Not surprisingly, the walls of Lady Soames’s home were a canvas for many of the oils her father had painted. “Papa painted snow so well, even though he hated it,” she remarked, stressing the second syllable of Papa.
Churchill didn’t begin to paint until he was 40, and he approached it with something akin to ebullience, describing it in Painting as a Pastime as a “joy ride in a paint-box,” for which “audacity is the only ticket.”
But there was a certain humility as well. Churchill seldom signed his paintings and when he submitted them to juried shows, he kept his identity secret. His paintings showed well.
There were more of her father’s paintings upstairs, and so Lady Soames took us up into her bedroom, where among the oils was the first one her father had given her. It hung above her bed, as if her father were watching over her.

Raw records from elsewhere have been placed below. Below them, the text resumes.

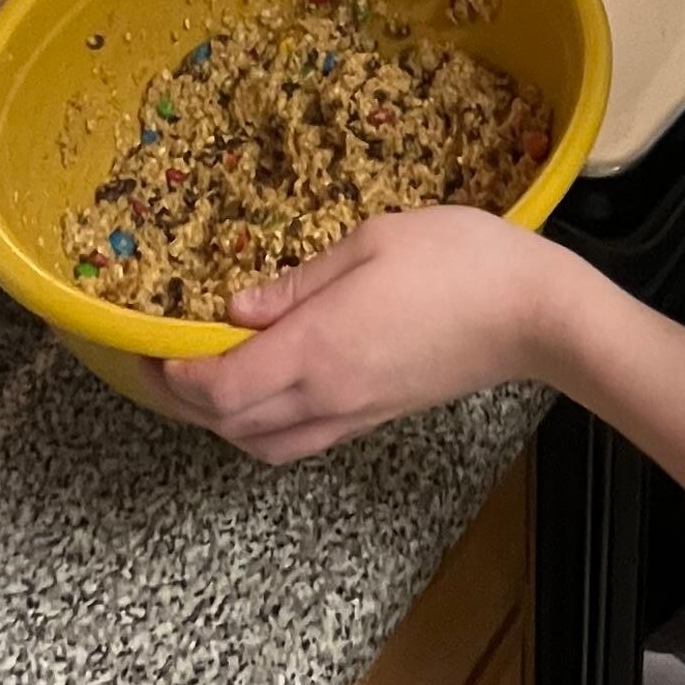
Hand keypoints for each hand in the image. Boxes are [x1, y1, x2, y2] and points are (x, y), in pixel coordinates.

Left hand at [154, 209, 563, 461]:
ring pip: (261, 443)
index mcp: (315, 349)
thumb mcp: (372, 241)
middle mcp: (326, 395)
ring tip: (204, 377)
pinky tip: (264, 388)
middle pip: (228, 425)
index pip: (217, 387)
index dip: (172, 375)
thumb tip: (238, 307)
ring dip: (220, 420)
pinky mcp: (377, 416)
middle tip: (159, 362)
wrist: (535, 315)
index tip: (149, 346)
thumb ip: (298, 281)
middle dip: (182, 400)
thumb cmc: (460, 260)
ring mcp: (353, 413)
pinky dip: (261, 426)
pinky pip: (298, 439)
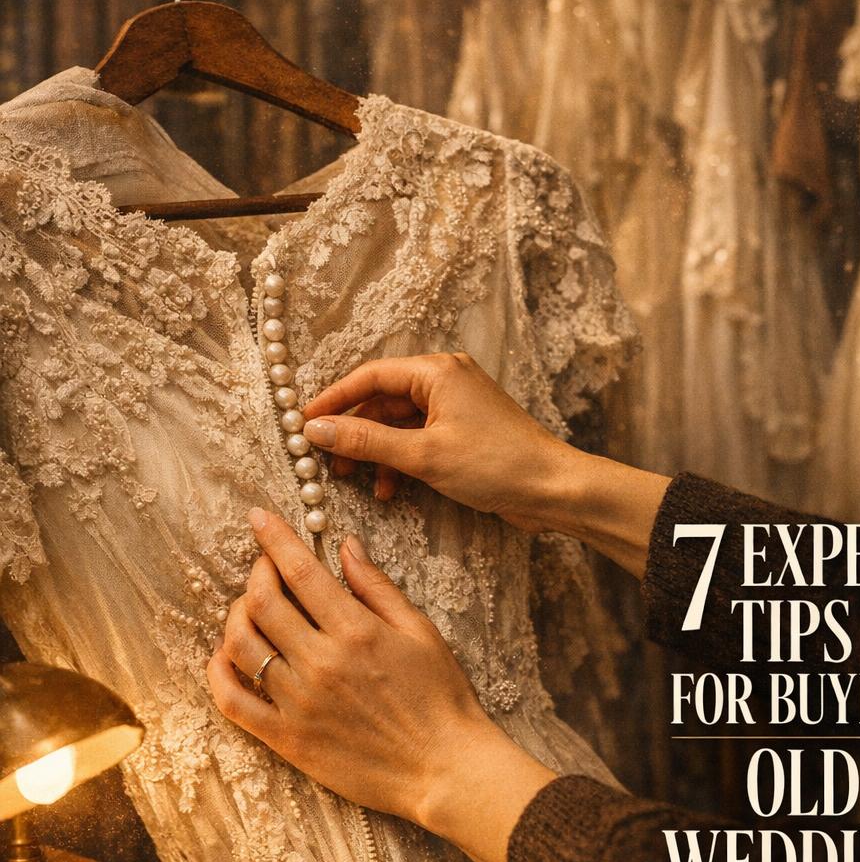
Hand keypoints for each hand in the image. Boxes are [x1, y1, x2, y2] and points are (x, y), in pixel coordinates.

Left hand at [207, 511, 553, 861]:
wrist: (444, 769)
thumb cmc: (440, 698)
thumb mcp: (420, 631)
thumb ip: (377, 587)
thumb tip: (345, 547)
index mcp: (356, 631)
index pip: (300, 570)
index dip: (274, 537)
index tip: (259, 517)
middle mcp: (321, 663)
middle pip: (261, 602)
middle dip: (256, 573)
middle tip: (264, 567)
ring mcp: (299, 702)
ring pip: (241, 645)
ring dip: (236, 617)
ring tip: (249, 610)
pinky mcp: (287, 738)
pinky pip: (233, 701)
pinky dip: (218, 673)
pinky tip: (225, 657)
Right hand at [302, 353, 573, 532]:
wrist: (553, 490)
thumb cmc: (496, 464)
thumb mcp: (423, 455)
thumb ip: (366, 442)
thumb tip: (316, 431)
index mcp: (437, 371)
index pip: (370, 376)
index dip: (334, 400)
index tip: (304, 424)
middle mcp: (445, 381)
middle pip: (382, 400)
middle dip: (354, 432)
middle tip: (327, 461)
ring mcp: (456, 408)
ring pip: (399, 424)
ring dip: (375, 452)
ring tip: (354, 480)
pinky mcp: (464, 434)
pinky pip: (418, 441)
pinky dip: (400, 462)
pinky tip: (388, 489)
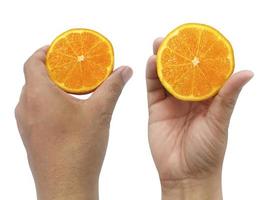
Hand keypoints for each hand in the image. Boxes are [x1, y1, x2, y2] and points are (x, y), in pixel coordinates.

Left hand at [15, 46, 132, 199]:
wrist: (66, 186)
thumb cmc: (79, 150)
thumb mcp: (100, 112)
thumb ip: (112, 87)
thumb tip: (124, 70)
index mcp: (39, 95)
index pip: (33, 61)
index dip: (45, 51)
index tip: (60, 49)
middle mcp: (26, 107)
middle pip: (34, 77)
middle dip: (53, 69)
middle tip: (73, 68)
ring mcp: (25, 123)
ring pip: (34, 95)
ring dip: (50, 87)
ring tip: (72, 87)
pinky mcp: (30, 136)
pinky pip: (35, 110)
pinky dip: (48, 102)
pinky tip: (67, 110)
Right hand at [146, 38, 252, 199]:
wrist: (185, 174)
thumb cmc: (207, 151)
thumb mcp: (219, 121)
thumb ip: (227, 97)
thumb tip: (247, 72)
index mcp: (206, 99)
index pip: (203, 72)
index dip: (199, 56)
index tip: (196, 40)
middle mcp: (188, 98)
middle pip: (182, 71)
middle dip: (177, 54)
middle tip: (172, 37)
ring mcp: (171, 103)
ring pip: (165, 77)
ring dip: (162, 60)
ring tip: (159, 44)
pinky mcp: (156, 109)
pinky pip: (153, 89)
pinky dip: (151, 75)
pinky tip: (151, 63)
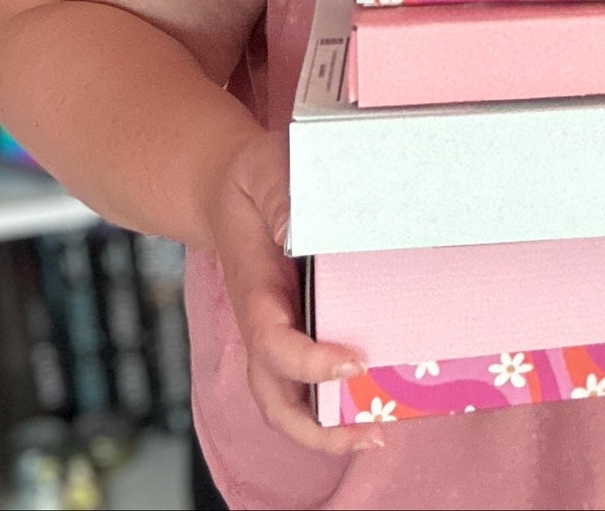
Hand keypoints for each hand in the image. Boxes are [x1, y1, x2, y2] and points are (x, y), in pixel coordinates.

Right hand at [201, 127, 385, 452]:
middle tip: (369, 429)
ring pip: (288, 399)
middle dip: (315, 427)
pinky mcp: (294, 327)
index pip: (273, 343)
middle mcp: (264, 322)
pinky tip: (375, 397)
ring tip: (377, 431)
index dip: (309, 363)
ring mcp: (277, 330)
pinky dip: (332, 398)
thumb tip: (300, 228)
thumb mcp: (266, 172)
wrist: (227, 186)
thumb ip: (282, 197)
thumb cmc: (253, 178)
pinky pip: (307, 376)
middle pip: (274, 396)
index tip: (352, 362)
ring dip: (325, 428)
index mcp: (256, 291)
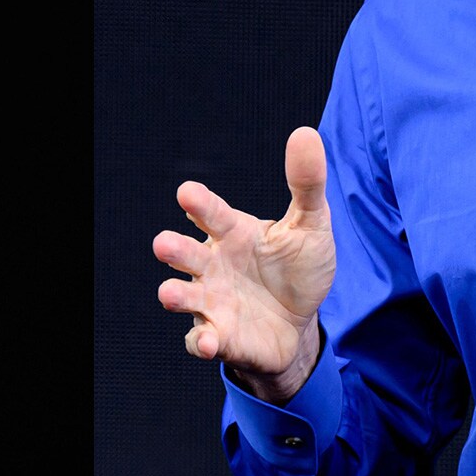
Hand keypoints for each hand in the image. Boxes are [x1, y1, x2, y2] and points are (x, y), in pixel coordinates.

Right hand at [153, 128, 335, 403]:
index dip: (199, 203)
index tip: (187, 193)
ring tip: (170, 294)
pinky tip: (211, 342)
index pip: (211, 213)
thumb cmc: (297, 269)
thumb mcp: (311, 226)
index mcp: (232, 233)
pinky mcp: (219, 336)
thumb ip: (306, 184)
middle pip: (184, 254)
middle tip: (164, 245)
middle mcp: (213, 265)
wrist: (300, 324)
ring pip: (182, 296)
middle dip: (173, 249)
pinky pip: (201, 341)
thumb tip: (307, 133)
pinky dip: (202, 343)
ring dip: (175, 295)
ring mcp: (211, 302)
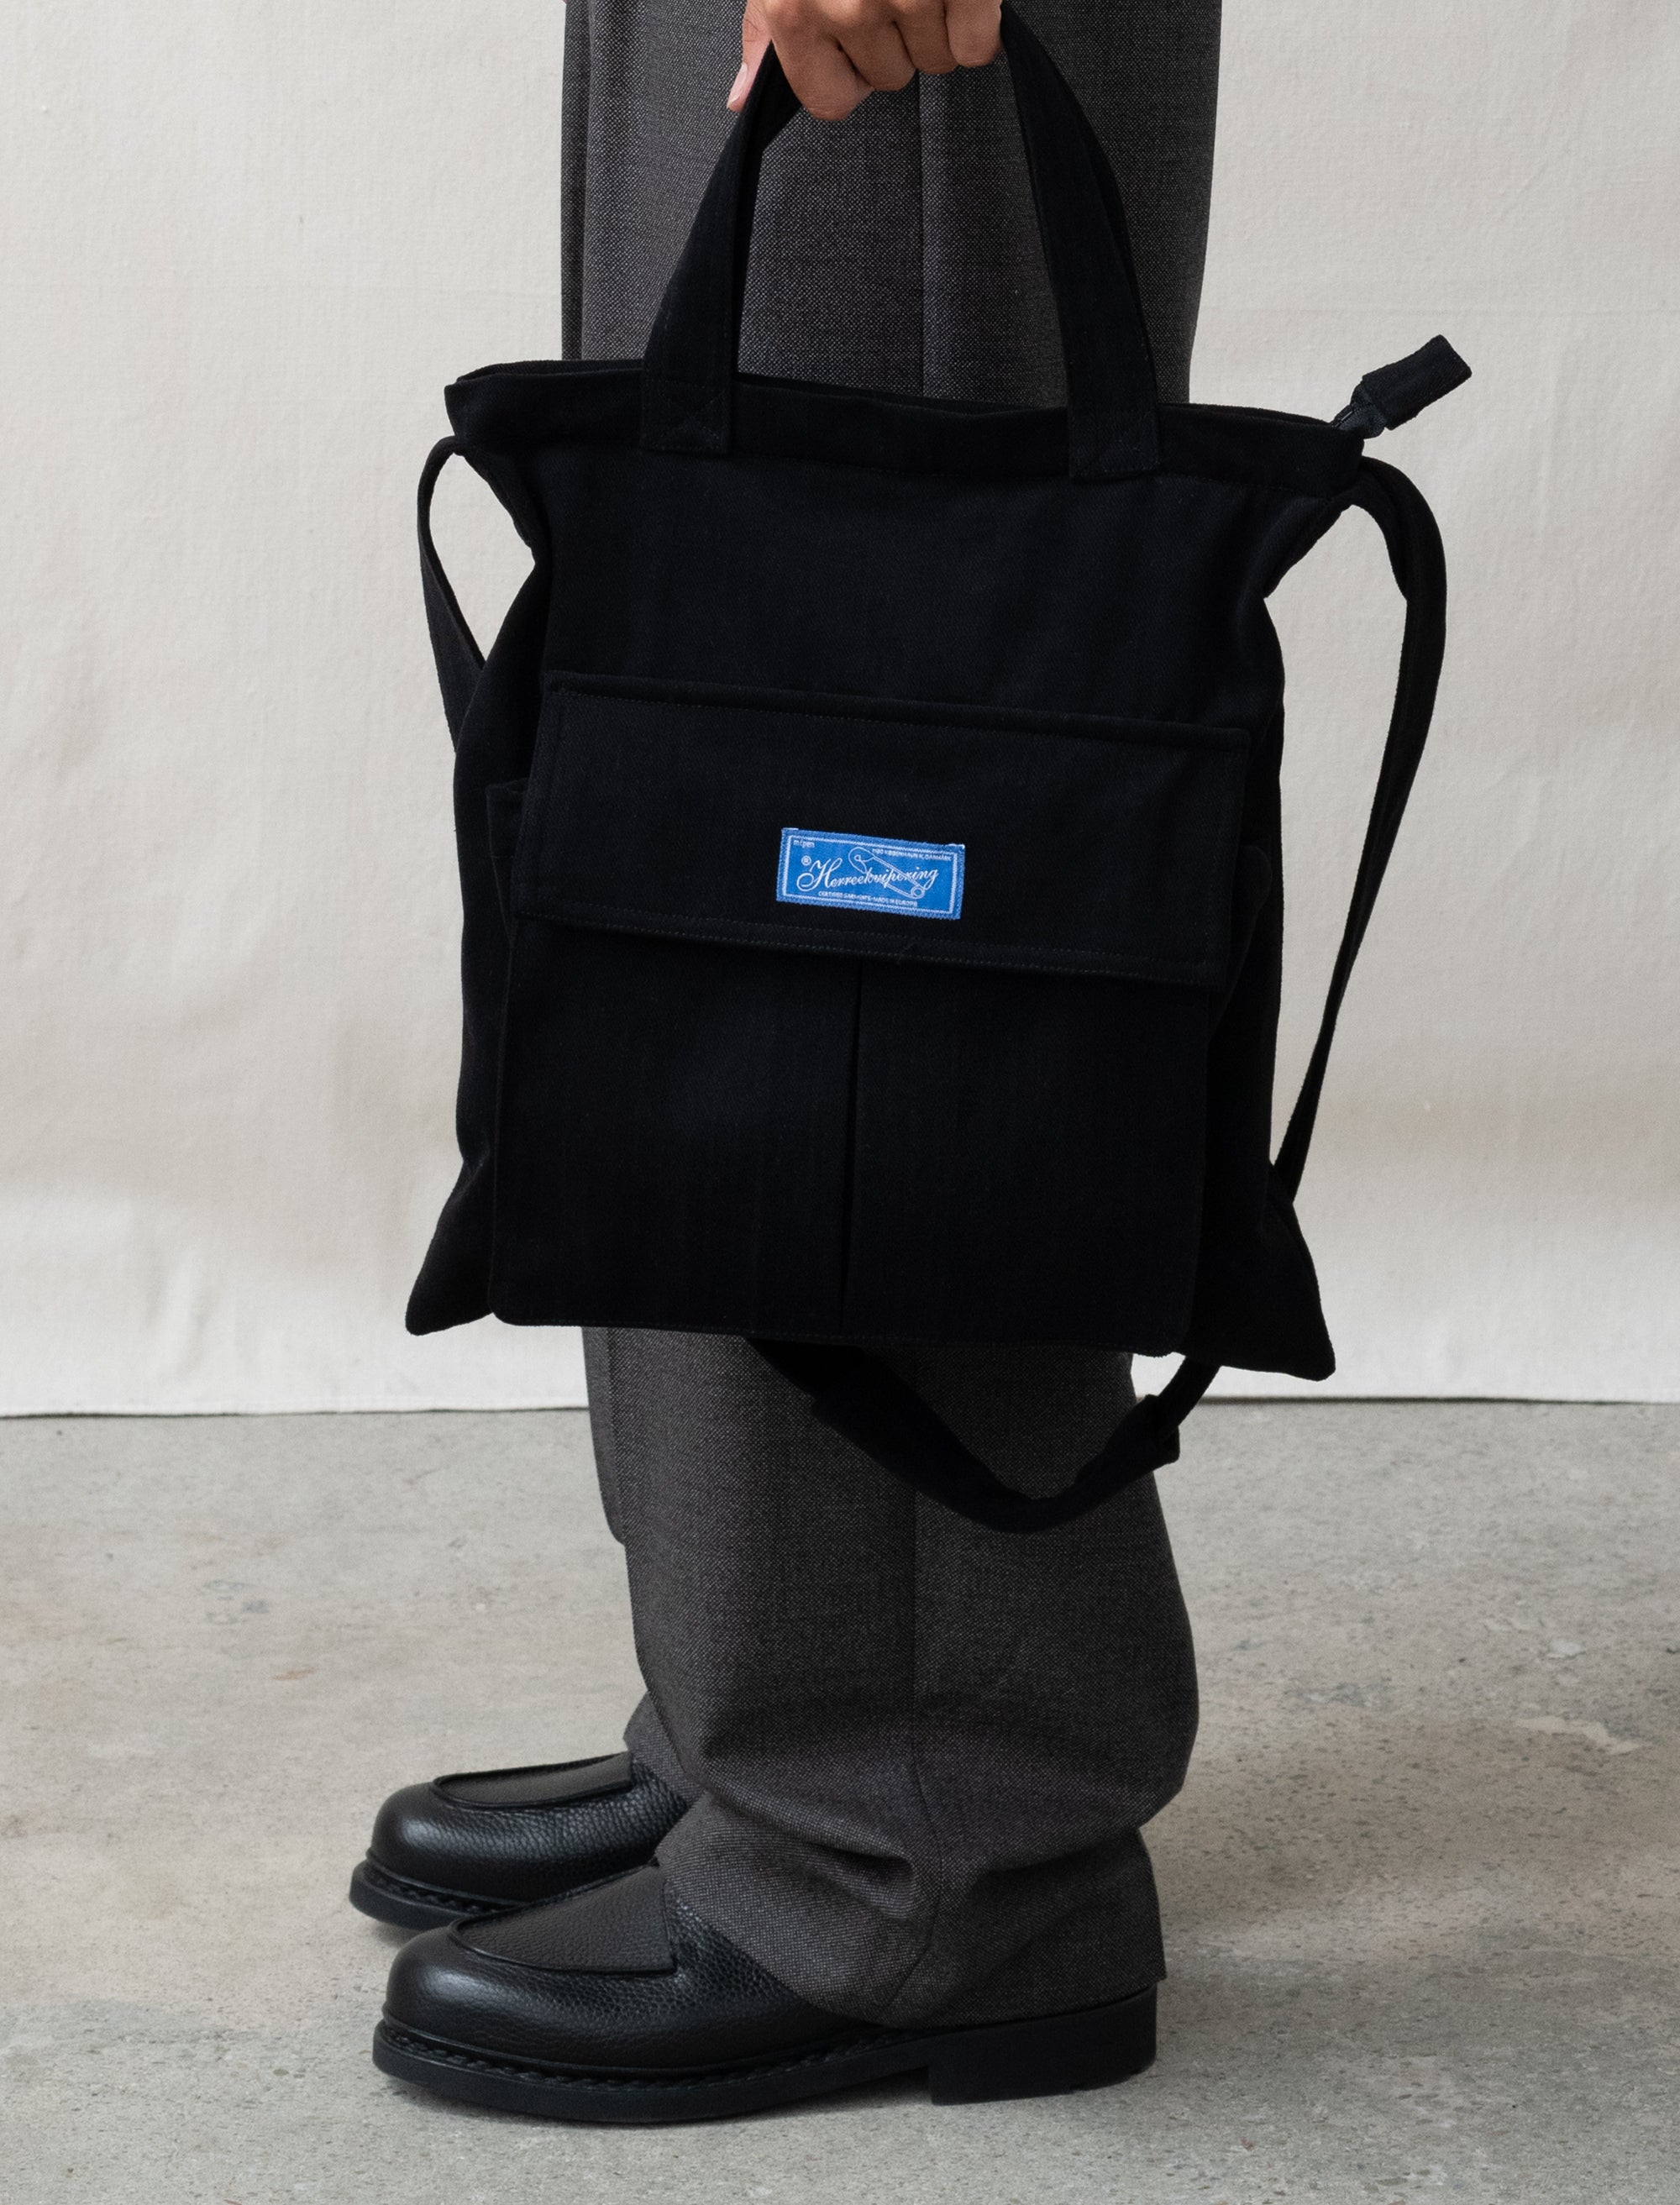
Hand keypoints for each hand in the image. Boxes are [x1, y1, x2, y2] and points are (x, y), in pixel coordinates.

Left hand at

(Later, Minnie told me how rare it was that anyone saw what I just had. “There are family members who’ve never seen Aunt Mary’s bedroom,” she said.)
Up we went again, to the third story of Lady Soames’s house, to see more of her father’s artwork. Then it was off to an Italian restaurant, a neighborhood place where they knew Lady Soames well.
The War Rooms
I was too excited about the evening to recall what I ate, or even if I did, but I do remember the conversation about how good the Queen looked when she had come to the opening of the new wing adjacent to the Churchill War Rooms just a week or so prior. Churchill was Prime Minister when a young Elizabeth assumed the throne in 1952.
“Have you seen the new museum?” Lady Soames asked me. I told her I hadn’t yet but hoped to during my stay in London.
The opening had focused some of the media attention on Lady Soames. She described it with a wry wit that made it clear she was her father’s daughter. “I’m old, you know,” she said with a mischievous smile, “practically extinct, like the dodo bird.” Reporters were figuring this might be their last chance to interview Churchill’s last surviving child. It wasn’t, fortunately, but they were wise to seize the opportunity. Even though, as Lady Soames said to much laughter, not all the interviews were “worth getting your hair done for.”
The next morning, early, I got a call from Minnie. If I could be at the Churchill War Rooms for ten o’clock that morning, the director would give me a private tour. I assured Minnie that she didn’t have to make such a special arrangement for me. She laughed and said, “Oh yes I do. Aunt Mary said so.”
Before we left Lady Soames’s house for the restaurant, she asked me about the book that Levenger was about to publish, The Dream. A brief essay that Churchill wrote in 1947, shortly after the Allied victory that Churchill had been so instrumental in, the story recounts a dream Churchill had of his long-dead father, Randolph Churchill, returning to see him.
Winston had spent the early part of his life seeking but never winning his father’s approval. Randolph died in 1895 when Winston was 20, well before he would make his indelible mark on history.
Lady Soames told me she had once asked her father, when he was in his late eighties, what he regretted, if anything. “I thought it would be not receiving the VC,” she said, referring to the Victoria Cross medal for valor. But that wasn’t it at all.
What her father regretted most was that his own father had not lived long enough to see him make something of himself.
Unlike his father, Winston Churchill was a loving and doting parent to his children. His daughter Mary made her own mark on history, honoring her father in death as she adored him in life. The way only a devoted daughter can.